- **What the exercise asks**: Convert every line of the items below into a Markdown table with the columns Row and Line. Put a running row number under Row and each line's text under Line, and omit blank lines.

- **Input**:
------

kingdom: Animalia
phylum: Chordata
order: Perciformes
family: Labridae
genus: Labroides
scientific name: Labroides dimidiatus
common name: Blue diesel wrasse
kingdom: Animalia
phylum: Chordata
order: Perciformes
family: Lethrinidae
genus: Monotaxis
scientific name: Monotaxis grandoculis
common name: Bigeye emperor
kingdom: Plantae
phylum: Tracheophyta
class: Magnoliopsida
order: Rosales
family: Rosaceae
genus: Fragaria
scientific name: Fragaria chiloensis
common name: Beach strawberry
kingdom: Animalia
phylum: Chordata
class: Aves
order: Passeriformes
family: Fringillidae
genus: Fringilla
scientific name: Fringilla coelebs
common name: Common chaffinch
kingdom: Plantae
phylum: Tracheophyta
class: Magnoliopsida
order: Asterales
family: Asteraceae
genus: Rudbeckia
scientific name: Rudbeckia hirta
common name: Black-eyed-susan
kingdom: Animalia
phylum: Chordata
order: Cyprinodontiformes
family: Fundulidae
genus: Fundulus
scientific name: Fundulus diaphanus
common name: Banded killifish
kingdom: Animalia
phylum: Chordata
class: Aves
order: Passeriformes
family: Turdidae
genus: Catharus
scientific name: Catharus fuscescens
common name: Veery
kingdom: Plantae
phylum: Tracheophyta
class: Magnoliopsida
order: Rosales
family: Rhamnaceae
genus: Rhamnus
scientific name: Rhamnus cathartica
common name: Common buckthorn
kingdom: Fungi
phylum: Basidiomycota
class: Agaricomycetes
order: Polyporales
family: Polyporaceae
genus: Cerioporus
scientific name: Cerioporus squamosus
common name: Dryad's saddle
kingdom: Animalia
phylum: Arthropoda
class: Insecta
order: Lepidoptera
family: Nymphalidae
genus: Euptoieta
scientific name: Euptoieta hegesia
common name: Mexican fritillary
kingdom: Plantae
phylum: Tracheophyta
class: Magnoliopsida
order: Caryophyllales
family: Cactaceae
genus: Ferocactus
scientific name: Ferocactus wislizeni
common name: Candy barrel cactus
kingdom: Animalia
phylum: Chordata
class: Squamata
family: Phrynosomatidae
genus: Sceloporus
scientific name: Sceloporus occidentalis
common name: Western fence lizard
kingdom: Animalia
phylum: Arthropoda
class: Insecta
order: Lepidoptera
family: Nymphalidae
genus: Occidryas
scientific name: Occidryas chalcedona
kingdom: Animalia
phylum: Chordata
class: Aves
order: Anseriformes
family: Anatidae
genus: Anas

------

- **Exercise response**:
| Row | Line |
|---|---|
| 1 | kingdom: Animalia |
| 2 | phylum: Chordata |
| 3 | order: Perciformes |
| 4 | family: Labridae |
| 5 | genus: Labroides |
| 6 | scientific name: Labroides dimidiatus |
| 7 | common name: Blue diesel wrasse |
| 8 | kingdom: Animalia |
| 9 | phylum: Chordata |
| 10 | order: Perciformes |
| 11 | family: Lethrinidae |
| 12 | genus: Monotaxis |
| 13 | scientific name: Monotaxis grandoculis |
| 14 | common name: Bigeye emperor |
| 15 | kingdom: Plantae |
| 16 | phylum: Tracheophyta |
| 17 | class: Magnoliopsida |
| 18 | order: Rosales |
| 19 | family: Rosaceae |
| 20 | genus: Fragaria |
| 21 | scientific name: Fragaria chiloensis |
| 22 | common name: Beach strawberry |
| 23 | kingdom: Animalia |
| 24 | phylum: Chordata |
| 25 | class: Aves |
| 26 | order: Passeriformes |
| 27 | family: Fringillidae |
| 28 | genus: Fringilla |
| 29 | scientific name: Fringilla coelebs |
| 30 | common name: Common chaffinch |
| 31 | kingdom: Plantae |
| 32 | phylum: Tracheophyta |
| 33 | class: Magnoliopsida |
| 34 | order: Asterales |
| 35 | family: Asteraceae |
| 36 | genus: Rudbeckia |
| 37 | scientific name: Rudbeckia hirta |
| 38 | common name: Black-eyed-susan |
| 39 | kingdom: Animalia |
| 40 | phylum: Chordata |
| 41 | order: Cyprinodontiformes |
| 42 | family: Fundulidae |
| 43 | genus: Fundulus |
| 44 | scientific name: Fundulus diaphanus |
| 45 | common name: Banded killifish |
| 46 | kingdom: Animalia |
| 47 | phylum: Chordata |
| 48 | class: Aves |
| 49 | order: Passeriformes |
| 50 | family: Turdidae |
| 51 | genus: Catharus |
| 52 | scientific name: Catharus fuscescens |
| 53 | common name: Veery |
| 54 | kingdom: Plantae |
| 55 | phylum: Tracheophyta |
| 56 | class: Magnoliopsida |
| 57 | order: Rosales |
| 58 | family: Rhamnaceae |
| 59 | genus: Rhamnus |
| 60 | scientific name: Rhamnus cathartica |
| 61 | common name: Common buckthorn |
| 62 | kingdom: Fungi |
| 63 | phylum: Basidiomycota |
| 64 | class: Agaricomycetes |
| 65 | order: Polyporales |
| 66 | family: Polyporaceae |
| 67 | genus: Cerioporus |
| 68 | scientific name: Cerioporus squamosus |
| 69 | common name: Dryad's saddle |
| 70 | kingdom: Animalia |
| 71 | phylum: Arthropoda |
| 72 | class: Insecta |
| 73 | order: Lepidoptera |
| 74 | family: Nymphalidae |
| 75 | genus: Euptoieta |
| 76 | scientific name: Euptoieta hegesia |
| 77 | common name: Mexican fritillary |
| 78 | kingdom: Plantae |
| 79 | phylum: Tracheophyta |
| 80 | class: Magnoliopsida |
| 81 | order: Caryophyllales |
| 82 | family: Cactaceae |
| 83 | genus: Ferocactus |
| 84 | scientific name: Ferocactus wislizeni |
| 85 | common name: Candy barrel cactus |
| 86 | kingdom: Animalia |
| 87 | phylum: Chordata |
| 88 | class: Squamata |
| 89 | family: Phrynosomatidae |
| 90 | genus: Sceloporus |
| 91 | scientific name: Sceloporus occidentalis |
| 92 | common name: Western fence lizard |
| 93 | kingdom: Animalia |
| 94 | phylum: Arthropoda |
| 95 | class: Insecta |
| 96 | order: Lepidoptera |
| 97 | family: Nymphalidae |
| 98 | genus: Occidryas |
| 99 | scientific name: Occidryas chalcedona |
| 100 | kingdom: Animalia |
| 101 | phylum: Chordata |
| 102 | class: Aves |
| 103 | order: Anseriformes |
| 104 | family: Anatidae |
| 105 | genus: Anas |